A miscellaneous group of disorders typically associated with dilation that includes autism in children, megalencephalopathy, secondary Parkinson’s disease, recent-onset multiple sclerosis, and chronic alcoholism.
Virchow–Robin space ( RS) dilation is suspected to be related to:
mechanical trauma resulting from cerebrospinal fluid pulsation, elongation of ectactic penetrating blood vessels, and abnormal vascular permeability leading to increased fluid exudation, shrinkage or atrophy of surrounding brain tissue, perivascular demyelination, coiling of the arteries as they age, altered permeability of the arterial wall and obstruction of lymphatic drainage pathways.
The insufficient fluid draining and injury to ischemic perivascular tissue resulting in an ex vacuo effect have been suggested as possible causes for dilated VIrchow-Robbins spaces.
Analysis of VRS may distinguish dementia caused by arteriosclerotic microvascular disease from dementia caused by neurodegenerative disease.
S substantial amount of VRS in the substantia innominata, lentiform nucleus, and the caudate nucleus of the basal ganglia may implicate dementia due to arteriosclerotic microvascular disease, Ischemic Vascular Dementia.
These findings are, as opposed, to dementia due to neurodegenerative disease, specifically Alzheimer’s disease and frontotemporal dementia.
Thus, perhaps VRS dilation can be used to distinguish between diagnoses of vascular dementias and degenerative dementias.
VRS appear to be correlated with natural aging, MR imaging reveals a greater prevalence of VRS in those with Alzheimer’s.
Cerebral amyloid angiopathy (CAA), is a blood vessel failure often associated with Alzheimer’s disease that utilizes dilated VRS to spread inflammation to the parenchyma.
It has been hypothesized that the structure of VRS in the cerebral cortex may contribute to the development of Alzheimer’s disease.
VRS in the cerebral cortex may drain β-amyloid in interstitial fluid less effectively than VRS in the basal ganglia.
There is greater frequency of β-amyloid plaques in the cerebral cortex than in the basal ganglia of Alzheimer’s disease patients.

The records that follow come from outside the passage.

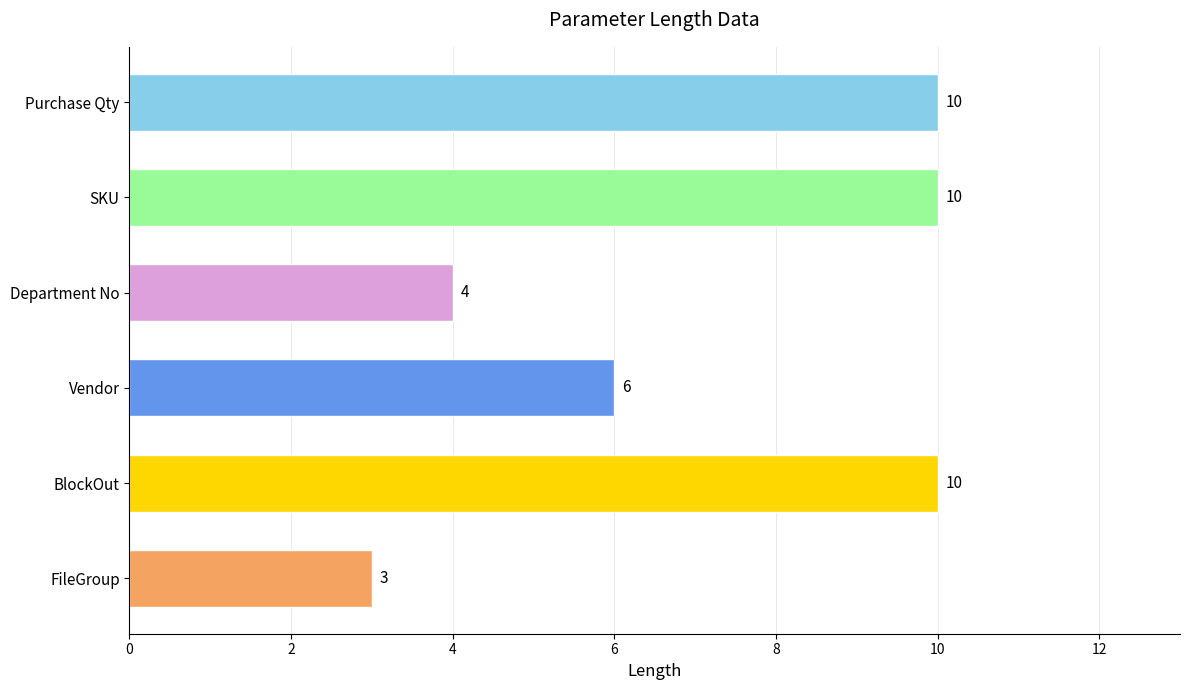

True or false: the data shows 1 at Department No.

False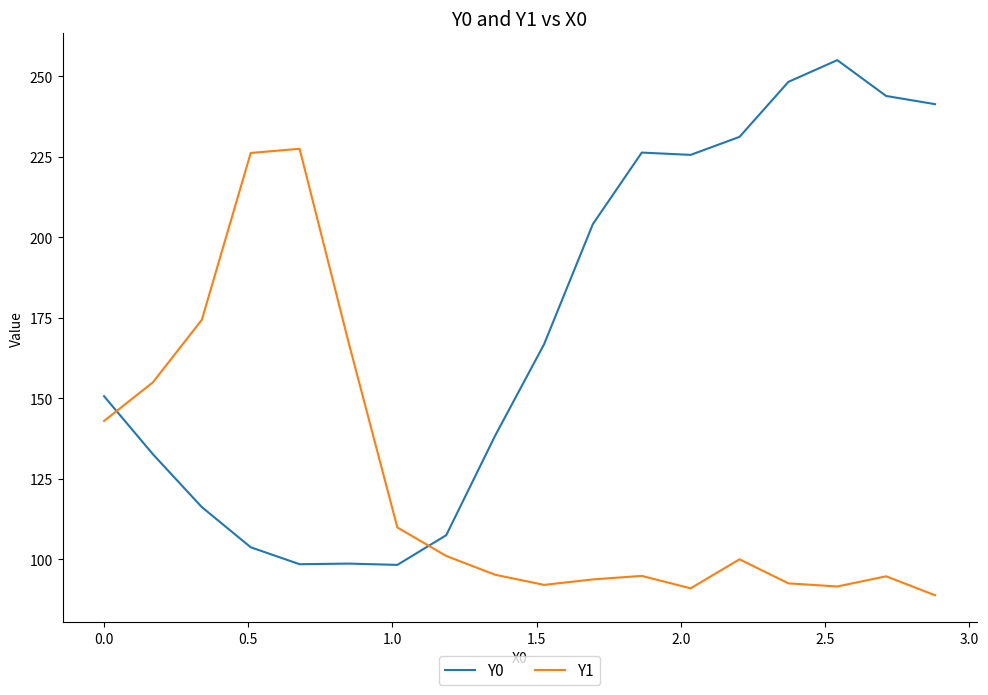

How many values in the Y1 series are below 100?

9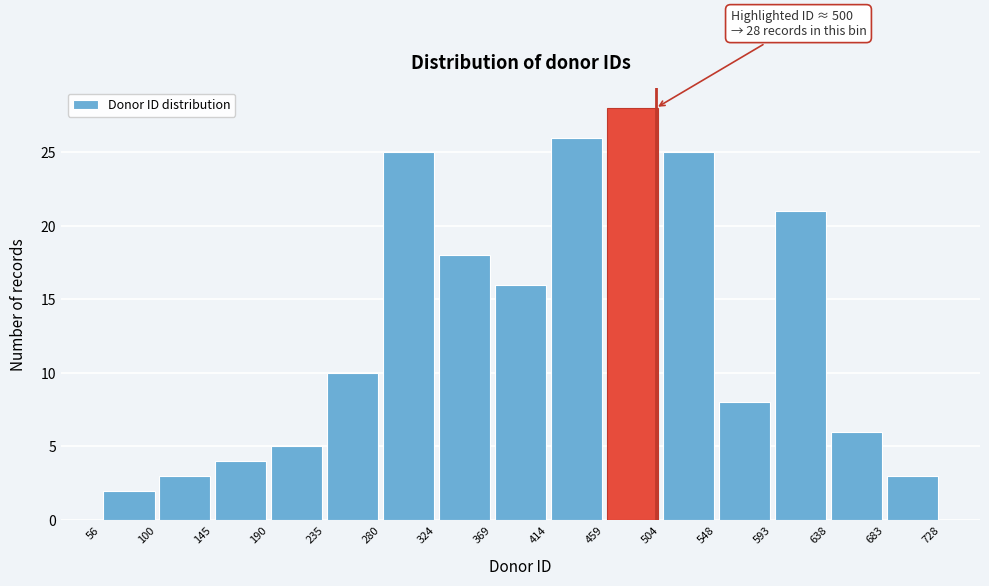

Over which range of the x-axis is the bar tallest?

459 to 504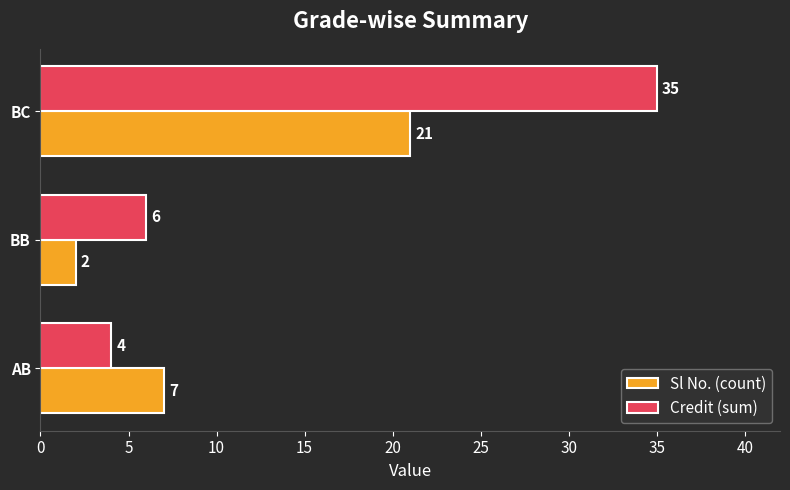

Where is Sl No. (count) nearest to the value 11?

AB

Abnormal dilation, along with irregular CSF pulsation are correlated with three or more risk factors for strokes.
There isa higher risk of stroke associated with dilated perivascular spaces in the elderly according to the Framingham Stroke Risk Score.
Other studies have concluded that the dilation of these spaces is a normal phenomenon in aging with no association with arterosclerosis.
Larger, and more prevalent perivascular spaces have been observed in those with MS,and other studies suggest that the inflammatory cells contribute to the demyelination that characterizes MS also attack the perivascular spaces.
Dilated perivascular spaces are common among the elderly and uncommon in children.
There is an association between both developmental delay and non-syndromic autism and enlarged or dilated perivascular spaces.